DURAKSAMAYI ÖNLEMEK İÇİN NELER YAPILMALI?
Yıldırım, 2021-2023 arası öngörülen duraksama dönemini yaşamamak için kapasite artışları başta olmak üzere, eksi fiyatlı projeler ve YEKA projelerinin lokal aksamları kullanmaları ve daha kolay finanse edilebilmeleri için bir takım düzenlemelerin yapılabileceğini kaydetti. Uzun vadeli öngörülebilirliğin sağlanabilmesi için ise 2020 sonrası mekanizmanın bir an önce netleştirilmesi ve 5 senelik paketler halinde ihale takvimlerinin belirlenmesi ve yayınlanması gerektiğini ifade etti.

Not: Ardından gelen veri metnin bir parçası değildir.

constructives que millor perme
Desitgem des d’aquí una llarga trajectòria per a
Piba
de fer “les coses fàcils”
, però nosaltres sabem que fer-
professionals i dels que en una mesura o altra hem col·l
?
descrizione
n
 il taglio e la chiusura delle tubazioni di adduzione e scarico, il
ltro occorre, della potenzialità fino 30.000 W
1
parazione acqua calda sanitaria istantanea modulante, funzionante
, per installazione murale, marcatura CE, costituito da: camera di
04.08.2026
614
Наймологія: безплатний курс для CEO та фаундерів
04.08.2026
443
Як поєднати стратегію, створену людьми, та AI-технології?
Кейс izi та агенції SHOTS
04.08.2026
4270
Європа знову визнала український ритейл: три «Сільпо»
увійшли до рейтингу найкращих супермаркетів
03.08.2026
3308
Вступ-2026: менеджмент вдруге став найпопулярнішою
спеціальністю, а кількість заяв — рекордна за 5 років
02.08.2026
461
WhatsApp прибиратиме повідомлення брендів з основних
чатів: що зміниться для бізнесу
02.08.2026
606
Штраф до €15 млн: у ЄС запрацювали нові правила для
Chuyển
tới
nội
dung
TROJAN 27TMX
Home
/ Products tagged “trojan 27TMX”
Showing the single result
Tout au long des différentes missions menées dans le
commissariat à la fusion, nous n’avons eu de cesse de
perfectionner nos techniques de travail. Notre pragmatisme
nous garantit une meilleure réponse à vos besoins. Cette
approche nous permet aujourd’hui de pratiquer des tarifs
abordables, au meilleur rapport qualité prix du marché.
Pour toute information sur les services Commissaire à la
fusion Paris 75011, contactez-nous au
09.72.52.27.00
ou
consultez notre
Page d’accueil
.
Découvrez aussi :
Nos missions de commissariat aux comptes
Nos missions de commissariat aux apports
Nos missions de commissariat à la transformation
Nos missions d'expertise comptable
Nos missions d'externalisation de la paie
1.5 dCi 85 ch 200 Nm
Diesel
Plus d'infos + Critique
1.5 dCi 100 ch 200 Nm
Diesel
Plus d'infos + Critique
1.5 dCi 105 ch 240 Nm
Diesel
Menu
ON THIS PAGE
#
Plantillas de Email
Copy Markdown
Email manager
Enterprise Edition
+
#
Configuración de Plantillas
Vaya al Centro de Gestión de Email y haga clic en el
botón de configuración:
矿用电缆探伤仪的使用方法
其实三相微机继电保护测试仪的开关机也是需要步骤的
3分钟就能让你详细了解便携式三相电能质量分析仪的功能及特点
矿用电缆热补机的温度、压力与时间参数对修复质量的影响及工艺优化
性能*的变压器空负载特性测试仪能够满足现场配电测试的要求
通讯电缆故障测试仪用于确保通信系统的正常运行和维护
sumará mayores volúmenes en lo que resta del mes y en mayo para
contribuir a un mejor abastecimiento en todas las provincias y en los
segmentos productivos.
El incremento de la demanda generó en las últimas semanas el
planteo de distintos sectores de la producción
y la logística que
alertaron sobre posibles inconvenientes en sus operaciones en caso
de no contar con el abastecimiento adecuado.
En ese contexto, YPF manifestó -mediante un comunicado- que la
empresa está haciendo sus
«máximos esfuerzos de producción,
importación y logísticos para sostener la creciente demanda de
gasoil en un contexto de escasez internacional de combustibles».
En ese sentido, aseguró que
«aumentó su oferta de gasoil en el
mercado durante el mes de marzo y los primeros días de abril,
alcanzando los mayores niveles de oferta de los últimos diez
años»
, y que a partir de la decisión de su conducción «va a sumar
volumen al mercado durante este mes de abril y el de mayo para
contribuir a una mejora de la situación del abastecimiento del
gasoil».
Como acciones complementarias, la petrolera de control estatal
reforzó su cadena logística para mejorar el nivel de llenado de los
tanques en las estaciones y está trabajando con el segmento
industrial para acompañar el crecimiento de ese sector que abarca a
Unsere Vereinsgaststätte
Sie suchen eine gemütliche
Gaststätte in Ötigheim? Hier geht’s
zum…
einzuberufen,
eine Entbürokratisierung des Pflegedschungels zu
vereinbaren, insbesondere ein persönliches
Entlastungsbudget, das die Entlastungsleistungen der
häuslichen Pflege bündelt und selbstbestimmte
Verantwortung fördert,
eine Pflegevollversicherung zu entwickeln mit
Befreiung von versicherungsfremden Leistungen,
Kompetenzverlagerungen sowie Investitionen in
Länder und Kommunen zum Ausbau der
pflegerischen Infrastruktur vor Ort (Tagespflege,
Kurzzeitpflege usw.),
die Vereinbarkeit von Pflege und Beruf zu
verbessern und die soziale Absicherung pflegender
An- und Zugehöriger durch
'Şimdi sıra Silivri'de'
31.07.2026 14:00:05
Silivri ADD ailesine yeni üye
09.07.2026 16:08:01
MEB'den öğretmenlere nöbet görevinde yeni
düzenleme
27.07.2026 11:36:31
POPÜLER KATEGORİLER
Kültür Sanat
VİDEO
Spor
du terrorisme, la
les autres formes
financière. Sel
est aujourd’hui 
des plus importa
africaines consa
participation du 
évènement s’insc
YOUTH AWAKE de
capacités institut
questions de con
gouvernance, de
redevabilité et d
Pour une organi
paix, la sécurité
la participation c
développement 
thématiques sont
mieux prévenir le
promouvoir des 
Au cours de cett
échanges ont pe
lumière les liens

Yıldırım, “Kısa vadeli proje stoğunun arttırılması için düzenlemeler yapılması, orta vadeli finanse edilebilir mekanizma oluşturulması ve 5 yıllık ihale yol haritasının çıkartılması sektörün geleceği açısından belirleyici olacaktır. Aksi durumda sektörde proje geliştirici danışmanlardan başlayarak, vinççiler, nakliyeciler, montajcılar, mühendislik şirketleri, küçük imalatçılar ve nihayetinde ihracat yapan büyük imalatçılar açısından 2021’in ortasından itibaren başlayacak sorunları ilerleyen aşamada geri çevirmek çok daha zor olabilir” dedi.
RÜZGAR TERSİNE DÖNMEDEN…
Bu kadar üst düzey atılımın yapıldığı bir sektörün elden kayıp gitmesini önlemek istediklerini belirten Yıldırım, “Rüzgar tersine dönmeden finanse edilebilir mekanizmaları ve yatırım için cezbedici olabilecek proje stoğunu ortaya koymalı ve ülkemizi rüzgar sanayisi alanında bölgenin üretim üssü olarak geliştirmeliyiz, bu hepimizin ülkemize olan borcudur” dedi.